STORED DATA START

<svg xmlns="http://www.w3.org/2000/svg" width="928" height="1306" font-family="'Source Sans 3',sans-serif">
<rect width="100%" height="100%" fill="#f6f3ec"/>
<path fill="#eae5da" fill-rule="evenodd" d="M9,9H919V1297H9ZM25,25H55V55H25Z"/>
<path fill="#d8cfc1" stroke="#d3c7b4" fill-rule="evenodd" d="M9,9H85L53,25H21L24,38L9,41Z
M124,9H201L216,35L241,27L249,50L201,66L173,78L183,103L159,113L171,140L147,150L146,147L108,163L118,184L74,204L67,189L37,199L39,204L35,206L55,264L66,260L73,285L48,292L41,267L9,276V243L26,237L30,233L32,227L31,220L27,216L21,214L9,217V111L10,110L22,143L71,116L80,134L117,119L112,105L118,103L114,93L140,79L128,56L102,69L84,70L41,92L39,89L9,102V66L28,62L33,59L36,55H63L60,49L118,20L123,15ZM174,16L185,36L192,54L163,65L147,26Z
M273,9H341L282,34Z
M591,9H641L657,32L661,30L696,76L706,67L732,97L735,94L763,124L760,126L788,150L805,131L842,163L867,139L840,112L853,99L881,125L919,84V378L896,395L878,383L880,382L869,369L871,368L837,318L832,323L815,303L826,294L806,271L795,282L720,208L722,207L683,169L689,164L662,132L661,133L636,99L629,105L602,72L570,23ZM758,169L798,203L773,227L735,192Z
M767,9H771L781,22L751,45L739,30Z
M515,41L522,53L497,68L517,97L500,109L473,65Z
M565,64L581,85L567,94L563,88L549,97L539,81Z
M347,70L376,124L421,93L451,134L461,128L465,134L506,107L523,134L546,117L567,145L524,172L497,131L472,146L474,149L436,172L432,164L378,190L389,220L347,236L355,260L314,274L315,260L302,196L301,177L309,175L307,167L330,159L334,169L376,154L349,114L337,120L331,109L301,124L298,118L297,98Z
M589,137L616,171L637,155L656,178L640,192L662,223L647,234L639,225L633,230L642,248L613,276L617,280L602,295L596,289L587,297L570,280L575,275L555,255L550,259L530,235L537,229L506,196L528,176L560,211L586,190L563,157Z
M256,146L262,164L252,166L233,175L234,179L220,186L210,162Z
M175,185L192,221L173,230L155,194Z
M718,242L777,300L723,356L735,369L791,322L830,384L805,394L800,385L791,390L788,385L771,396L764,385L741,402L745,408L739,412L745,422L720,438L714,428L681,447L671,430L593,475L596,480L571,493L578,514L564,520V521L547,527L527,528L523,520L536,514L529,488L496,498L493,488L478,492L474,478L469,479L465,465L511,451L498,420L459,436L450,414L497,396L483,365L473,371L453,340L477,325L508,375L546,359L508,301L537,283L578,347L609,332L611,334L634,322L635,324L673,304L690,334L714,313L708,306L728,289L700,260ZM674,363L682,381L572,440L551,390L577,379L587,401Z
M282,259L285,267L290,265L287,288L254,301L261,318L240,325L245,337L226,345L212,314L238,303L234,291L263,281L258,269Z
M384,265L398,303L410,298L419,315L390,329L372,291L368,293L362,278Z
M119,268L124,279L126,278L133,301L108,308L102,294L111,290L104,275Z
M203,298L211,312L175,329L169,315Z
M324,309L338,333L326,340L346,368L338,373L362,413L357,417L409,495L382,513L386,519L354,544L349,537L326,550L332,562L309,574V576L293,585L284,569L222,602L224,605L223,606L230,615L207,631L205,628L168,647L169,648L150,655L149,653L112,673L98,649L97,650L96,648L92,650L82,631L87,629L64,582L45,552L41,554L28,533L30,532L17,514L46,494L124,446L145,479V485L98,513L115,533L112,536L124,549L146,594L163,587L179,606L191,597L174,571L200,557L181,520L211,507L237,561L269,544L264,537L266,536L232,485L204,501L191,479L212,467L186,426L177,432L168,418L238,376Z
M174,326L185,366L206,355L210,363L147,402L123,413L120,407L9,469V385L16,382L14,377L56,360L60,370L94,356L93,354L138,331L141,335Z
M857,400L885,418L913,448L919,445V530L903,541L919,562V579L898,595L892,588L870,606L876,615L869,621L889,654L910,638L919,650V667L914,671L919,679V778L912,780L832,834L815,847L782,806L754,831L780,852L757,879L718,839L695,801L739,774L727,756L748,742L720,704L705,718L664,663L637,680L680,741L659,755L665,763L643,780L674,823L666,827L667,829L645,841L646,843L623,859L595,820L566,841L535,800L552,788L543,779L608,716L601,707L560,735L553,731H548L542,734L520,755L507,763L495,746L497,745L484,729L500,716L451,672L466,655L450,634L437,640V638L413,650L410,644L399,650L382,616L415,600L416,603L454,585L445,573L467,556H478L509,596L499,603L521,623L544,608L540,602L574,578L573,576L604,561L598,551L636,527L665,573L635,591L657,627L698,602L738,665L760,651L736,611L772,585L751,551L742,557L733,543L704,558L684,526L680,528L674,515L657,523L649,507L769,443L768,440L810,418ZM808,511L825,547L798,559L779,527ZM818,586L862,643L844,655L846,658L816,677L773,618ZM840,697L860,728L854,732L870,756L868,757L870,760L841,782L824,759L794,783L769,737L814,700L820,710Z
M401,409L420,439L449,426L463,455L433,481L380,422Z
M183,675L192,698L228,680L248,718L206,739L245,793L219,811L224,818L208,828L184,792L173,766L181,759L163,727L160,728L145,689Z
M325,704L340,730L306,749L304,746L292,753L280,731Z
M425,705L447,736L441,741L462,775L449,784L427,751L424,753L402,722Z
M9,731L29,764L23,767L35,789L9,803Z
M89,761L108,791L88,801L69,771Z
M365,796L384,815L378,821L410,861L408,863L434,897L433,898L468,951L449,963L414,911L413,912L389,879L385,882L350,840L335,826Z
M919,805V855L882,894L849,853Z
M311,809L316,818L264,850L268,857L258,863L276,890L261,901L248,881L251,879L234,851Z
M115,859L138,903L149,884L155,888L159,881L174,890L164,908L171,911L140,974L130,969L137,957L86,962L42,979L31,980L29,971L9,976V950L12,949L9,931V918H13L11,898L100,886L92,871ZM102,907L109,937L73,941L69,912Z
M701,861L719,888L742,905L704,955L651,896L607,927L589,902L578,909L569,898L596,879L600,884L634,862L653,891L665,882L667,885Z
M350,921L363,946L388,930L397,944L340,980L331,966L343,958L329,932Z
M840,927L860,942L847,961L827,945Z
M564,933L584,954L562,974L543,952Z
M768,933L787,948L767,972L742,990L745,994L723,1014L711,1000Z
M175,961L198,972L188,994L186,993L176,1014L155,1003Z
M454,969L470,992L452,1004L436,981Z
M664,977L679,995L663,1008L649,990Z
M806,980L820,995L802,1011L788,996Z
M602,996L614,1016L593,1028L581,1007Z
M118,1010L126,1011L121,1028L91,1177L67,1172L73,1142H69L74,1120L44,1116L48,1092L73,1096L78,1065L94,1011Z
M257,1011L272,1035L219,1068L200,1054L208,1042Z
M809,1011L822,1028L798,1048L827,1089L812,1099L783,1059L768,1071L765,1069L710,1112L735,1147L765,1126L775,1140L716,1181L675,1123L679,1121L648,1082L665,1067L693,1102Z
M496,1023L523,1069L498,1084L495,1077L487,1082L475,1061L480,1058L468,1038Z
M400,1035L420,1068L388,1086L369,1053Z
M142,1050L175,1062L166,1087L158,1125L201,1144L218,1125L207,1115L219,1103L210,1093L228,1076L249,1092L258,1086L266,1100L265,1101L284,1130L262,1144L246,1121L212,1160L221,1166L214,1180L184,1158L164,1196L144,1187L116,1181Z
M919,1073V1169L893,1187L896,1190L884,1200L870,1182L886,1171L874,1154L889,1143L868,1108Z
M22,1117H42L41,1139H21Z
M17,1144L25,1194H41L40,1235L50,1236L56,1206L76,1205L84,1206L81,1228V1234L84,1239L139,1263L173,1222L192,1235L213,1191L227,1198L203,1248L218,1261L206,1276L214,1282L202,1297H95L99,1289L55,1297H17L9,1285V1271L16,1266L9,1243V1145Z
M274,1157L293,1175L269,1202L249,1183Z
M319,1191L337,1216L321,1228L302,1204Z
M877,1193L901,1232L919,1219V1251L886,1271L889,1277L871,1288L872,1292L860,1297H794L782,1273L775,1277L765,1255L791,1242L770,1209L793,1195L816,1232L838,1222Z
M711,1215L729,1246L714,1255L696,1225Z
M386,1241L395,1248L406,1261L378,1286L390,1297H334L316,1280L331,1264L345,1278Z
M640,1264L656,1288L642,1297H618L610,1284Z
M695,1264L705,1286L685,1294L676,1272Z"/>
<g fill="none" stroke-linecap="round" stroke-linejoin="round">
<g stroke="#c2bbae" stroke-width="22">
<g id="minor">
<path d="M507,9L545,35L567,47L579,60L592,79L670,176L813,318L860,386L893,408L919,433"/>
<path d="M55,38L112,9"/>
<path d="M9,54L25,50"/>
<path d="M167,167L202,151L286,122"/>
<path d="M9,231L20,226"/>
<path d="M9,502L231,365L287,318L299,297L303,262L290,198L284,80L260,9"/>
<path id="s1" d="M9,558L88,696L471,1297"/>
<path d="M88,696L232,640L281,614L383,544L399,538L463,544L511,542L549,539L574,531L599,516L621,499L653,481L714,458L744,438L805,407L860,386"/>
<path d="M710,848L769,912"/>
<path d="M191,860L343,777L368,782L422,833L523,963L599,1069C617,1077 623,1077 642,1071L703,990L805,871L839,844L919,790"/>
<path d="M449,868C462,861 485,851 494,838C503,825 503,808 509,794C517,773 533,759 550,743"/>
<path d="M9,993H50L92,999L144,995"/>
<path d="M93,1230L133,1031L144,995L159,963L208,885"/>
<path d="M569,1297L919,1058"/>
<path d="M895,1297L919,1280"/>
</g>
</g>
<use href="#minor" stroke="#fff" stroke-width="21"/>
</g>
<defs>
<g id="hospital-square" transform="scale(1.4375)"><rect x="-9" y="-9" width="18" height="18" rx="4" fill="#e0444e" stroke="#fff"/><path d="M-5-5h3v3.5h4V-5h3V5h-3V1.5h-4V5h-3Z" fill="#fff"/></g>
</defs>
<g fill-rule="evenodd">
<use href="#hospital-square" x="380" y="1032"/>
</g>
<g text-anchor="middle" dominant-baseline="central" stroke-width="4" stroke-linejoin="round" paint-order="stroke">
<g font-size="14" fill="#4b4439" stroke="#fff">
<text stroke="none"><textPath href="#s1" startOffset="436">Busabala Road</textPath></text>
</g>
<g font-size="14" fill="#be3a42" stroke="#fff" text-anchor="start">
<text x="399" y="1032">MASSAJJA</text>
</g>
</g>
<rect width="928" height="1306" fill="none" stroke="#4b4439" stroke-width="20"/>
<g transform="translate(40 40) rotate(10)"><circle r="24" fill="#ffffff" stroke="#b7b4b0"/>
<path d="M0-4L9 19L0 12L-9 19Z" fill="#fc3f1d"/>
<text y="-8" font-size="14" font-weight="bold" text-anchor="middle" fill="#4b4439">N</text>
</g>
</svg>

STORED DATA END

§ **WHAT YOU NEED TO DO**: From the records above, count how many lines hold the string "middle", then give only that number.

§ **ANSWER TO THIS EXERCISE**: 2